Humans have this bizarre tendency to want to attach some kind of overriding explanation to everything. Like, all of the things in the world and the universe and everything must boil down to one simple idea or goal. First of all, why? For anything to have a meaning, something sentient must give it meaning, because meaning HAS no meaning outside sentience.
To ask “what is the meaning of life” is to ask “why is life?”, and to ask for a reason for life’s existence is to assume that everything that “is” must follow from something else or make sense in terms of something else. So you see, this question only makes sense if you make a lot assumptions before you ask it, and certainly not everyone is in agreement that these are valid assumptions. After all, who or what told you to make those assumptions? Or did you figure them out from experience, and can you test or prove those assumptions to hold true? If not, you may be making faulty assumptions.
We are life, asking what our own purpose is. So, where do we address this question? Certainly not to ourselves, since we don’t know the answer. Who can tell us the answer? “Who”, indeed–and we have now run the circle that is this question.
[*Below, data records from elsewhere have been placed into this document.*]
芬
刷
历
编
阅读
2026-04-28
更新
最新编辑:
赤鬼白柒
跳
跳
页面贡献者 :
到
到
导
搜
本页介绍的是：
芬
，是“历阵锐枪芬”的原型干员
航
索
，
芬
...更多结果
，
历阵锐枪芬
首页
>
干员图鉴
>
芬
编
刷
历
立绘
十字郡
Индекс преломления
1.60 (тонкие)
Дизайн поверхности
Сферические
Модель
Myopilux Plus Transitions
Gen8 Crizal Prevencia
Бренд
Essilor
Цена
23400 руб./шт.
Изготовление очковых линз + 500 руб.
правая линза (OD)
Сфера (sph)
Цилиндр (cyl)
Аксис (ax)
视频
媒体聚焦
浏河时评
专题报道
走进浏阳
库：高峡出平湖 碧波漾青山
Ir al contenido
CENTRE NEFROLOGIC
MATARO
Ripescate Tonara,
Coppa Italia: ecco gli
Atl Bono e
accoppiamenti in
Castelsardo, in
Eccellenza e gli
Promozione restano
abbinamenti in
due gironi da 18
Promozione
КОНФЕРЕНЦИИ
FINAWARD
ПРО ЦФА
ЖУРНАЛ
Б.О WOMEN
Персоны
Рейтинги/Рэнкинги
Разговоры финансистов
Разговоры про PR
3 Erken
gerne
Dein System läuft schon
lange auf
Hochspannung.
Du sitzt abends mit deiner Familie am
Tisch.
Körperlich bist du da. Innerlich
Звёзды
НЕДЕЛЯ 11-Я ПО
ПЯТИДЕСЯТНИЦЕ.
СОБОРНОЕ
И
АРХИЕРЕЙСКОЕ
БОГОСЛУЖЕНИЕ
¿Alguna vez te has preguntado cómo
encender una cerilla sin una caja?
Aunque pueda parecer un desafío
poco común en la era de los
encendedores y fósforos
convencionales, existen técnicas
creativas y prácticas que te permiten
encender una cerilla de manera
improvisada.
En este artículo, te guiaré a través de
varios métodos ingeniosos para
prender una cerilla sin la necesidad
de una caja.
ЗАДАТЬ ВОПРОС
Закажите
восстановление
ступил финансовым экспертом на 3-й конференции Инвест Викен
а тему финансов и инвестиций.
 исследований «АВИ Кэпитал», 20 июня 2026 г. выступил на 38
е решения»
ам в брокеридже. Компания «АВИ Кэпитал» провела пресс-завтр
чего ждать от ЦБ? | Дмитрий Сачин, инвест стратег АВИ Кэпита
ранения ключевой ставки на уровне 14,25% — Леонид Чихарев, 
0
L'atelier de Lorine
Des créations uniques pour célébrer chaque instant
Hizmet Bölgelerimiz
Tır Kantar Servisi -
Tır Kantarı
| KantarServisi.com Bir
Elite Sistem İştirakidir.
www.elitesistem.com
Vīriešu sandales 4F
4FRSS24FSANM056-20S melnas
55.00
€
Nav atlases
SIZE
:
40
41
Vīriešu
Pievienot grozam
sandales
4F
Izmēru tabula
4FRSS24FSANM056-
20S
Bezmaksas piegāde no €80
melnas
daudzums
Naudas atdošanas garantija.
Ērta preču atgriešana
What is a car’s purpose? To get us from here to there. What is a knife’s purpose? To cut stuff. What is a movie’s purpose? To entertain. Do you see how we can only define a thing’s purpose in terms of what it accomplishes for us? And, we can only define the purpose of these things because we created them, and we know what our intent was in doing so. For example, what’s the sun’s purpose? Our instinct is to say “To light the world” or “to provide energy”…but there is an implicit “for us”, or at least “for life”, at the end. Does everything that exists exist for us? If everything exists for us, it was intended for us. And nothing that is not sentient can “intend.” Purpose is not intrinsic, but ascribed, and purpose ascribed must have an ascriber. Thus in asking what life means if there is no God, you have already assumed that there is one (or some basic equivalent), which renders your question invalid. Invalid, but kind of fun to think about. =)
By the way, while we’re on these types of questions, what color are invisible unicorns? wink wink, nudge nudge
Well, blah. I accidentally hit “submit reply” when I was still working on the sentence after “First of all, why?” …I was going to say something about how it’s kind of a random, unjustified generalization, and some other stuff, but… anyway, just so no one gets confused trying to connect that with what I said next.
Speaking of which, I apologize for the general disconnectedness of my post; that’s the way I think sometimes; sorry if it’s confusing. (This is why I was never on the debate team, heh.)
You are here to alternately amuse, entertain, and horrify me. At some point in the next 50 years, you will cease to have a purpose.
I would say “purpose” and “meaning” are different things.
Take sperms for example. Clearly, they don’t have any meaning. Yet, they do have a purpose, which is to fertilise eggs.
If God, what is the meaning of God?
Isnt it possible for there to be a mening to life without the existence of a superior being? And i dont think’Blinked into existence’ necessarily implies a divine creator daveslink but i could be wrong…its your language after all
And great post nevermore…
And a lot of mindboggling reversals of my question…kinda reminds me of the mother of all mindboggling threads…‘i think therefore i am’…But this thread has definetly given me something to think about besides Charlize Theron…
There is no meaning or purpose to life. It just happens that self-replicating molecules came about by chance, and through natural selection evolved into things that usually desire comfort and existence and reproduction.
To assign meaning or purpose to this is about significant as trying to find meaning or purpose into the results of a coin toss.